§ **Instructions to follow**:
Every entry below, from first to last, should be copied exactly.

== Segment start ==

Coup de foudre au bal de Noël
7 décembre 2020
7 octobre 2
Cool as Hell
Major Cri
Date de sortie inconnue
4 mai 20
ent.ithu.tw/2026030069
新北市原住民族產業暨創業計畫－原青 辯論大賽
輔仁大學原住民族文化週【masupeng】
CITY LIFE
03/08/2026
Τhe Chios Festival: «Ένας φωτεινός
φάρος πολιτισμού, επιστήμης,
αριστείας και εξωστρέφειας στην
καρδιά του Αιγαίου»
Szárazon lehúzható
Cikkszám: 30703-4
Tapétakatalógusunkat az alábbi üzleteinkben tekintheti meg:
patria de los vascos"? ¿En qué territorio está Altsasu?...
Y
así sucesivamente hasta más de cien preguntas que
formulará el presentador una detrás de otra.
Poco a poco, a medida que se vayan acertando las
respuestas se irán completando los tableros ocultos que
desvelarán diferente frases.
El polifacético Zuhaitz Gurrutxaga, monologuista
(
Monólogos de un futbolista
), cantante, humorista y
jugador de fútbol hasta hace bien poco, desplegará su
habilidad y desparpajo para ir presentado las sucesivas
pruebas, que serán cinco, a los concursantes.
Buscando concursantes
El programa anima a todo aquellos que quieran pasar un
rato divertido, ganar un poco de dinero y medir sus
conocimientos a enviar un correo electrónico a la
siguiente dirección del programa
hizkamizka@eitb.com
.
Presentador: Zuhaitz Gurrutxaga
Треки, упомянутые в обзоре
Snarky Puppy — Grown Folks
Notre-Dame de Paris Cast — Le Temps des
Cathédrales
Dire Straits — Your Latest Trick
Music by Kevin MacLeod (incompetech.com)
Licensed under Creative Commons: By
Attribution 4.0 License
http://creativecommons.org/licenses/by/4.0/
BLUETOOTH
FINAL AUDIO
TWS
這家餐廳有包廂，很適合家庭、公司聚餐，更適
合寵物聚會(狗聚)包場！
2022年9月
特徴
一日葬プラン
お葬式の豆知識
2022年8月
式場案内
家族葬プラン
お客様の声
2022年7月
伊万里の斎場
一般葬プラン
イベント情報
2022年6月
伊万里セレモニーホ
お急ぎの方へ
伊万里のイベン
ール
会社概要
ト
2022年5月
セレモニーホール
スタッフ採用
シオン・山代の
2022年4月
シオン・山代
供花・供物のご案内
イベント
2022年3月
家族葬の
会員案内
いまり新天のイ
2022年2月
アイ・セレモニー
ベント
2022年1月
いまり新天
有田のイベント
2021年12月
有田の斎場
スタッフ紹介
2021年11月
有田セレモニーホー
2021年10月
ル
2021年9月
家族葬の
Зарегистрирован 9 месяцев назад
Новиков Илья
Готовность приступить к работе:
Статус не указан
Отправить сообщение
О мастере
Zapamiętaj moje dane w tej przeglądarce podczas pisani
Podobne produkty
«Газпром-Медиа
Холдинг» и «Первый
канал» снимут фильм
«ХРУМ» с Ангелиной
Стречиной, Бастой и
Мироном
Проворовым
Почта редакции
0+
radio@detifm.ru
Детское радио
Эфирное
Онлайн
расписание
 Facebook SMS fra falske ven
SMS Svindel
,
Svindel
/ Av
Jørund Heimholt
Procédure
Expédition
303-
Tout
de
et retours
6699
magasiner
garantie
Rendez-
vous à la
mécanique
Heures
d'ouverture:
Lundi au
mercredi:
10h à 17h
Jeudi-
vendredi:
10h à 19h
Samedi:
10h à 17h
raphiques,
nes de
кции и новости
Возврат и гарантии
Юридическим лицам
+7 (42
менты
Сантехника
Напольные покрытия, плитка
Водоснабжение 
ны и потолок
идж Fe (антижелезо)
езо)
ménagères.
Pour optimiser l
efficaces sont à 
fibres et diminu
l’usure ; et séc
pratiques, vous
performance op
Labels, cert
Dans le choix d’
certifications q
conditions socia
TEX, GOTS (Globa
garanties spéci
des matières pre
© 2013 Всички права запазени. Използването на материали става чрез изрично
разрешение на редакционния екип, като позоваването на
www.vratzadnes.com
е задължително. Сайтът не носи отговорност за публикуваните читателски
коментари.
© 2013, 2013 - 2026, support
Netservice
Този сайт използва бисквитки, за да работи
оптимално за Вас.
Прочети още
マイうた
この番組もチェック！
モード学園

== Segment end ==

§ **Result for this task**:
Coup de foudre au bal de Noël
7 décembre 2020
7 octobre 2
Cool as Hell
Major Cri
Date de sortie inconnue
4 mai 20
ent.ithu.tw/2026030069
新北市原住民族產業暨創業計畫－原青 辯論大賽
輔仁大學原住民族文化週【masupeng】
CITY LIFE
03/08/2026
Τhe Chios Festival: «Ένας φωτεινός
φάρος πολιτισμού, επιστήμης,
αριστείας και εξωστρέφειας στην
καρδιά του Αιγαίου»
Szárazon lehúzható
Cikkszám: 30703-4
Tapétakatalógusunkat az alábbi üzleteinkben tekintheti meg:
patria de los vascos"? ¿En qué territorio está Altsasu?...
Y
así sucesivamente hasta más de cien preguntas que
formulará el presentador una detrás de otra.
Poco a poco, a medida que se vayan acertando las
respuestas se irán completando los tableros ocultos que
desvelarán diferente frases.
El polifacético Zuhaitz Gurrutxaga, monologuista
(
Monólogos de un futbolista
), cantante, humorista y
jugador de fútbol hasta hace bien poco, desplegará su
habilidad y desparpajo para ir presentado las sucesivas
pruebas, que serán cinco, a los concursantes.
Buscando concursantes
El programa anima a todo aquellos que quieran pasar un
rato divertido, ganar un poco de dinero y medir sus
conocimientos a enviar un correo electrónico a la
siguiente dirección del programa
hizkamizka@eitb.com
.
Presentador: Zuhaitz Gurrutxaga
Треки, упомянутые в обзоре
Snarky Puppy — Grown Folks
Notre-Dame de Paris Cast — Le Temps des
Cathédrales
Dire Straits — Your Latest Trick
Music by Kevin MacLeod (incompetech.com)
Licensed under Creative Commons: By
Attribution 4.0 License
http://creativecommons.org/licenses/by/4.0/
BLUETOOTH
FINAL AUDIO
TWS
這家餐廳有包廂，很適合家庭、公司聚餐，更適
合寵物聚會(狗聚)包場！
2022年9月
特徴
一日葬プラン
お葬式の豆知識
2022年8月
式場案内
家族葬プラン
お客様の声
2022年7月
伊万里の斎場
一般葬プラン
イベント情報
2022年6月
伊万里セレモニーホ
お急ぎの方へ
伊万里のイベン
ール
会社概要
ト
2022年5月
セレモニーホール
スタッフ採用
シオン・山代の
2022年4月
シオン・山代
供花・供物のご案内
イベント
2022年3月
家族葬の
会員案内
いまり新天のイ
2022年2月
アイ・セレモニー
ベント
2022年1月
いまり新天
有田のイベント
2021年12月
有田の斎場
スタッフ紹介
2021年11月
有田セレモニーホー
2021年10月
ル
2021年9月
家族葬の
Зарегистрирован 9 месяцев назад
Новиков Илья
Готовность приступить к работе:
Статус не указан
Отправить сообщение
О мастере
Zapamiętaj moje dane w tej przeglądarce podczas pisani
Podobne produkty
«Газпром-Медиа
Холдинг» и «Первый
канал» снимут фильм
«ХРУМ» с Ангелиной
Стречиной, Бастой и
Мироном
Проворовым
Почта редакции
0+
radio@detifm.ru
Детское радио
Эфирное
Онлайн
расписание
 Facebook SMS fra falske ven
SMS Svindel
,
Svindel
/ Av
Jørund Heimholt
Procédure
Expédition
303-
Tout
de
et retours
6699
magasiner
garantie
Rendez-
vous à la
mécanique
Heures
d'ouverture:
Lundi au
mercredi:
10h à 17h
Jeudi-
vendredi:
10h à 19h
Samedi:
10h à 17h
raphiques,
nes de
кции и новости
Возврат и гарантии
Юридическим лицам
+7 (42
менты
Сантехника
Напольные покрытия, плитка
Водоснабжение 
ны и потолок
идж Fe (антижелезо)
езо)
ménagères.
Pour optimiser l
efficaces sont à 
fibres et diminu
l’usure ; et séc
pratiques, vous
performance op
Labels, cert
Dans le choix d’
certifications q
conditions socia
TEX, GOTS (Globa
garanties spéci
des matières pre
© 2013 Всички права запазени. Използването на материали става чрез изрично
разрешение на редакционния екип, като позоваването на
www.vratzadnes.com
е задължително. Сайтът не носи отговорност за публикуваните читателски
коментари.
© 2013, 2013 - 2026, support
Netservice
Този сайт използва бисквитки, за да работи
оптимално за Вас.
Прочети още
マイうた
この番組もチェック！
モード学園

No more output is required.